Monday, March 12, 2012

Blessed Are Those Who Mourn

My peeps over there on G+ are having their study tonight. It's too late for me, so here's my brief commentary on the beatitude, "blessed are those who mourn."

This one seems like a no-brainer, because it's followed by "for they shall be comforted." But of course there is more to it, as there always is with Sacred Scripture.

One of the hardest things to do, for me, is to comfort people who are in mourning. I mean, it's easy enough to say, "my condolences" and "we're so sorry for your loss." I don't know, maybe that's enough sometimes, but it feels like it's not, and you always wish you could say or do more to comfort them.

There is a recurring reading from the Common of Martyrs in the Liturgy of the Hours.
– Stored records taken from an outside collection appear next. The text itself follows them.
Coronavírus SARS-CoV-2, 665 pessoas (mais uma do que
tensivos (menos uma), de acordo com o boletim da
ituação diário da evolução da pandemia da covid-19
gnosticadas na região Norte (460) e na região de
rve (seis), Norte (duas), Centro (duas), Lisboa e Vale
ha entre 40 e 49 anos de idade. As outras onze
I think it's the best I can offer.
Blessed be the God and Father of our Lord Jesus Christ, the Father of compassion and God of all encouragement, who encourages us in our every affliction, so that we may be able to encourage those who are in any affliction with the encouragement with which we ourselves are encouraged by God. For as Christ’s sufferings overflow to us, so through Christ does our encouragement also overflow. (II Cor 1:3-5)
The mystery of mourning, and suffering, is a deep one before which we are humbled. The Psalms give us comfort in times of mourning. Simply praying and reading Scripture can make a big difference. Praying the Liturgy of the Hours daily can lay a great foundation to lean upon in such times, such as this from the Office for the Dead:
Behold, I tell you a mystery. We shall not all fall asleep, but we will all be changed, in an instant, in the blink of an eye, at the last trumpet. For the trumpet will sound, the dead will be raised incorruptible, and we shall be changed.
For that which is corruptible must clothe itself with incorruptibility, and that which is mortal must clothe itself with immortality. And when this which is corruptible clothes itself with incorruptibility and this which is mortal clothes itself with immortality, then the word that is written shall come about:c
“Death is swallowed up in victory.
Where, O death, is your victory? 
Where, O death, is your sting?”  (I Cor 15:51ff) 
When we are mourning, we can lean on our hope, this sure hope we have through faith, and in that, we see a mystery that in human wisdom is foolishness--that our mourning is an occasion for our faith, hope, and ultimately joy. It doesn't mean that we do not truly mourn but that our mourning is not the final word.